I've been reading a lot on running instruments and plugins in oversampling and the benefits that can have, but I can't figure out how that would apply to loading an impulse file.


----------



## Purelojik (Feb 19, 2012)

EtherealEntity said:


> ^ Good question. Using Redwirez which has a ton of sample rate folders, I always just went with the same as my project (48khz). Haven't considered using higher!
> 
> I've been reading a lot on running instruments and plugins in oversampling and the benefits that can have, but I can't figure out how that would apply to loading an impulse file.



the difference is night and day dude, give it a shot and lemee know what you think. im still trying to find a good explanation... the lower rates just sound harsh but the higher ones sound great.


----------



## Winspear (Feb 19, 2012)

You're right. I tried 96 against 48 and it's a lot smoother (I say a lot - rather, as much as one might expect when dealing with the finer areas of tweaking).
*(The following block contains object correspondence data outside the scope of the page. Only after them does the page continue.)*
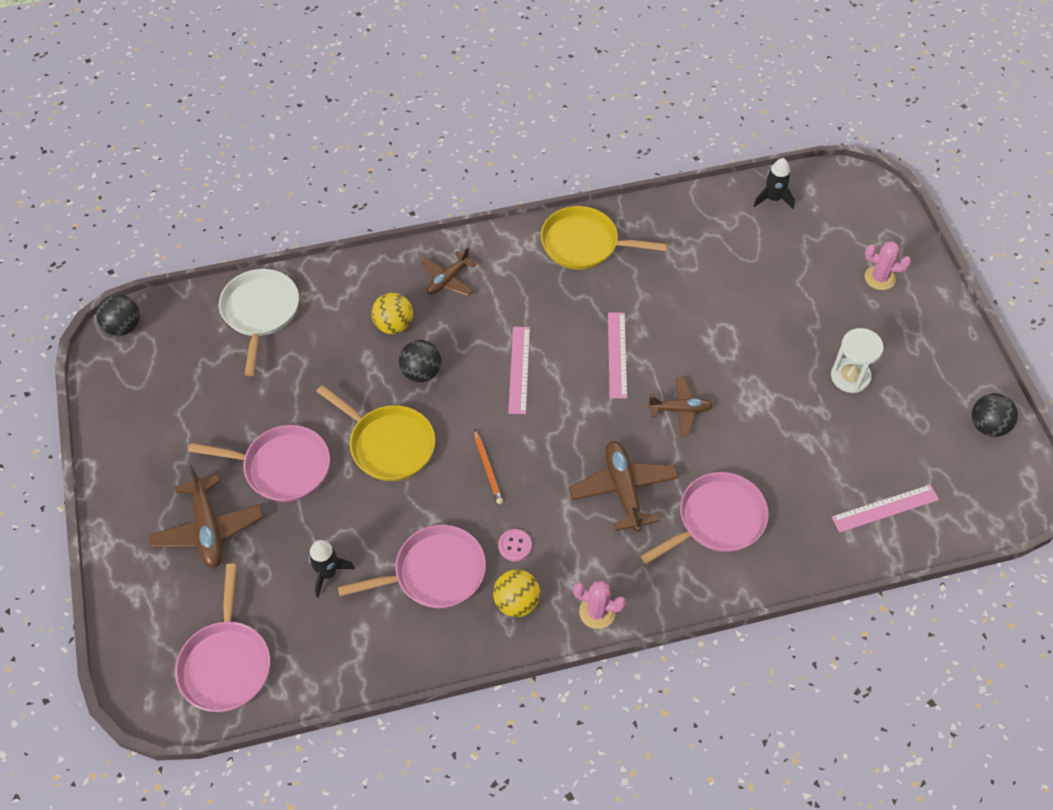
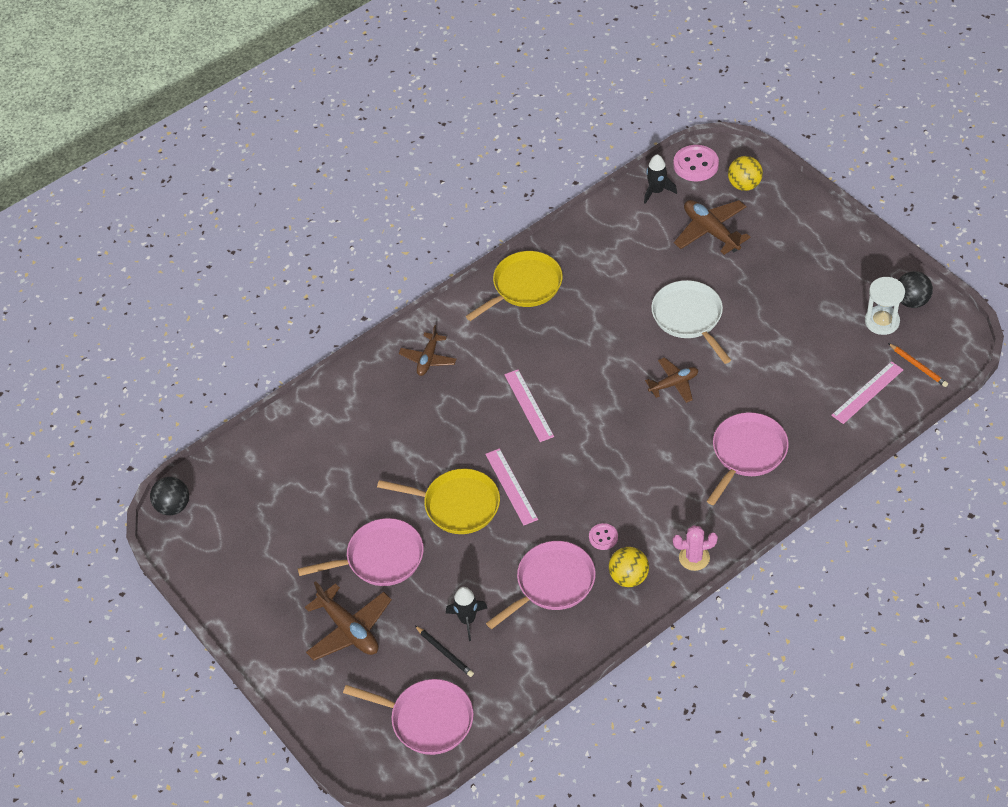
camera: 20 degrees left, 5 degrees down
pink pan [175,564,270,712] -> pink pan turned 45 degrees counterclockwise [343,679,474,755]
white pan [219,269,299,376] -> white pan moved to [651,280,731,364]
yellow ball [371,293,413,334] -> yellow ball moved to [728,156,763,191]
black ball [399,340,441,382] -> none
orange pencil [474,429,503,504] -> orange pencil moved to [888,343,948,387]
yellow pan [541,206,668,270] -> yellow pan turned 150 degrees clockwise [466,251,563,321]
brown plane [569,441,679,532] -> brown plane moved to [674,200,750,255]
pink ruler [608,312,627,398] -> pink ruler moved to [485,448,538,525]
white hourglass [831,328,884,393] -> white hourglass moved to [865,277,905,335]
pink cactus [865,241,911,290] -> none
none -> black pencil [415,626,474,677]
none -> pink button [673,145,719,182]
I guess this is similar to what I have been reading about plugins oversampling - that the impulse plugin simply works at the sample rate of the loaded impulse?


----------



## Winspear (Feb 19, 2012)

Opened it up at GS Convolution/Impulse sample rate/oversampling - Gearslutz.com


----------



## Purelojik (Feb 19, 2012)

EtherealEntity said:


> Opened it up at GS Convolution/Impulse sample rate/oversampling - Gearslutz.com



awesome! i bookmarked it. i'd sign up but honestly im tired of signing up to another forum/site/social networking/shizzle.


----------



## sh4z (Feb 20, 2012)

Sounds good! thanks for the heads up KykuPL- I might give these a whirl later


----------